EXERCISE PROMPT: Only one stretch of the data below is wanted: the lines starting at the one with "10: (581, 284, 0.27)" and ending at the one with "23: (269, 39, 0.27)", both included, given again exactly.

TASK INPUTS:
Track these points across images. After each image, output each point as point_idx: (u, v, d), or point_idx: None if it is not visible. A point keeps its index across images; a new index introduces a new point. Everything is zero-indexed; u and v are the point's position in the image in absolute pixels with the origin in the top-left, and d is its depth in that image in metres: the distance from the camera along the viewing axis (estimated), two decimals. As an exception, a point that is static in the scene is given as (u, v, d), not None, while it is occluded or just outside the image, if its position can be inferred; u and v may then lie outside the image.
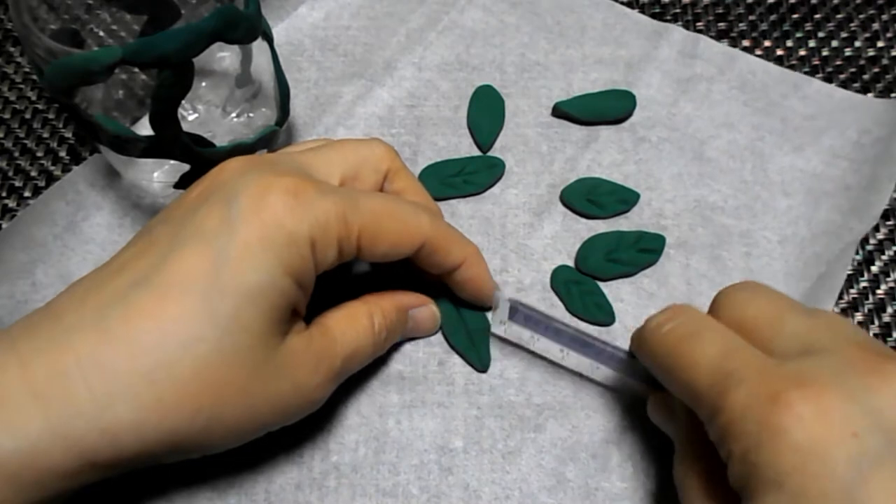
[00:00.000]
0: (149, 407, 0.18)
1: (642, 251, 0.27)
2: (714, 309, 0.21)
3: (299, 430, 0.22)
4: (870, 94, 0.32)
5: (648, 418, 0.23)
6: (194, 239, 0.19)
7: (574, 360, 0.25)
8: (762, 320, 0.20)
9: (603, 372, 0.24)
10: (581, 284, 0.27)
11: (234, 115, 0.30)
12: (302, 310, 0.22)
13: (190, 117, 0.29)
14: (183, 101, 0.23)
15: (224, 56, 0.30)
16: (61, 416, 0.18)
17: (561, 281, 0.27)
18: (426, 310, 0.26)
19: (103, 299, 0.19)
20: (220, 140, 0.27)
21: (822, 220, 0.28)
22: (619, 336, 0.26)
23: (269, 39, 0.27)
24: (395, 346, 0.26)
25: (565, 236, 0.28)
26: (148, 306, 0.19)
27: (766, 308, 0.20)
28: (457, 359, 0.26)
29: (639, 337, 0.22)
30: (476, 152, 0.30)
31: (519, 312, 0.24)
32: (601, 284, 0.27)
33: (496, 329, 0.25)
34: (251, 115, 0.30)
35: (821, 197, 0.29)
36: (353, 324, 0.23)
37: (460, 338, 0.26)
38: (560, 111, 0.31)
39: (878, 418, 0.16)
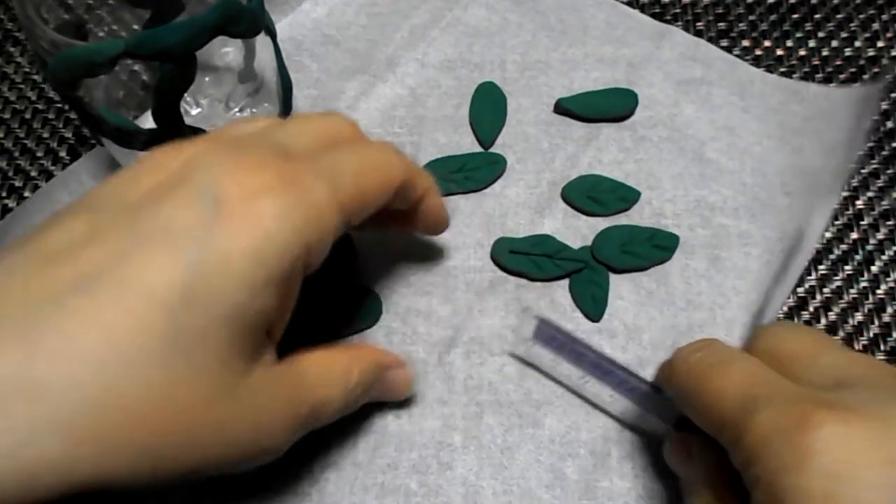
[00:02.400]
0: (84, 440, 0.15)
1: (656, 247, 0.27)
2: (752, 343, 0.21)
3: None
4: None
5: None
6: (161, 239, 0.16)
7: (594, 388, 0.24)
8: (800, 353, 0.19)
9: (622, 404, 0.24)
10: (593, 272, 0.27)
11: (236, 109, 0.30)
12: (277, 332, 0.19)
13: (193, 112, 0.29)
14: (185, 96, 0.23)
15: (227, 51, 0.30)
16: None
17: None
18: (401, 373, 0.24)
19: (33, 298, 0.15)
20: (223, 134, 0.27)
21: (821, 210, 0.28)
22: (608, 334, 0.26)
23: (272, 34, 0.27)
24: (395, 343, 0.26)
25: (566, 233, 0.28)
26: (93, 314, 0.15)
27: (804, 342, 0.20)
28: (456, 354, 0.26)
29: (668, 365, 0.21)
30: (478, 149, 0.30)
31: (542, 331, 0.24)
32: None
33: (516, 349, 0.25)
34: (254, 110, 0.30)
35: (821, 189, 0.29)
36: (330, 371, 0.21)
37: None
38: (562, 108, 0.31)
39: None
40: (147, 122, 0.27)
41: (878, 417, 0.16)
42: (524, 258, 0.27)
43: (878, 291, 0.28)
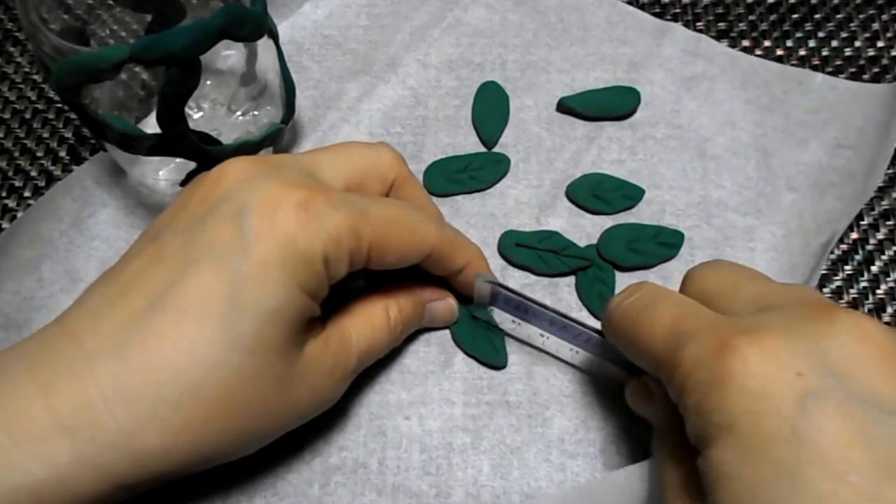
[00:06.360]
0: (176, 432, 0.18)
1: (662, 244, 0.28)
2: (682, 285, 0.22)
3: (306, 426, 0.22)
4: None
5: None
6: (207, 257, 0.19)
7: (554, 344, 0.25)
8: (722, 288, 0.20)
9: (582, 357, 0.25)
10: (599, 269, 0.27)
11: (239, 113, 0.30)
12: (318, 314, 0.22)
13: (195, 115, 0.29)
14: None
15: (229, 54, 0.30)
16: (90, 445, 0.18)
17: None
18: (444, 303, 0.26)
19: (120, 322, 0.19)
20: (226, 138, 0.27)
21: (827, 209, 0.28)
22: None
23: (274, 37, 0.27)
24: (404, 342, 0.26)
25: (571, 231, 0.28)
26: (166, 331, 0.18)
27: (726, 277, 0.21)
28: (464, 354, 0.26)
29: (604, 315, 0.22)
30: (481, 149, 0.30)
31: (500, 296, 0.25)
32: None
33: (479, 313, 0.26)
34: (256, 113, 0.30)
35: (826, 188, 0.29)
36: (369, 320, 0.23)
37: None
38: (565, 106, 0.31)
39: (822, 358, 0.16)
40: (150, 125, 0.27)
41: (787, 333, 0.17)
42: (530, 252, 0.27)
43: (878, 291, 0.28)
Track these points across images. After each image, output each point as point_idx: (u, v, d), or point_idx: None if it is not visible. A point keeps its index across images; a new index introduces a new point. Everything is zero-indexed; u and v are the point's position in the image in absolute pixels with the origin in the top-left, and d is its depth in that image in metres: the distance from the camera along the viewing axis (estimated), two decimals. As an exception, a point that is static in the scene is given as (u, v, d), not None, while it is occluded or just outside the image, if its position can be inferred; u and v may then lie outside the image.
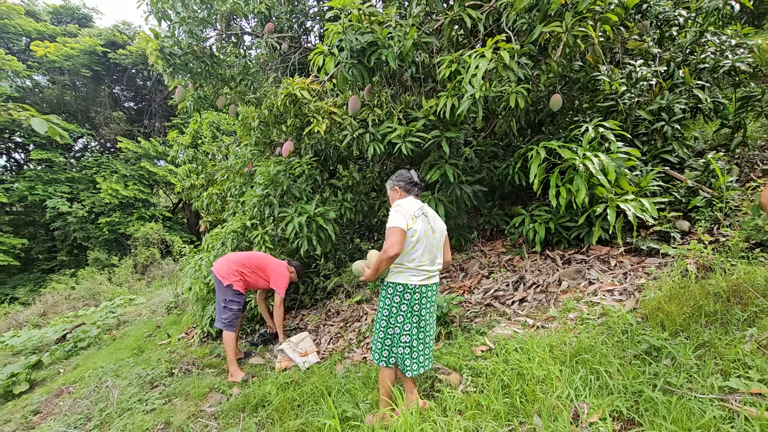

RESULT OF THIS TASK:
10: (581, 284, 0.27)
11: (234, 115, 0.30)
12: (302, 310, 0.22)
13: (190, 117, 0.29)
14: (183, 101, 0.23)
15: (224, 56, 0.30)
16: (61, 416, 0.18)
17: (561, 281, 0.27)
18: (426, 310, 0.26)
19: (103, 299, 0.19)
20: (220, 140, 0.27)
21: (822, 220, 0.28)
22: (619, 336, 0.26)
23: (269, 39, 0.27)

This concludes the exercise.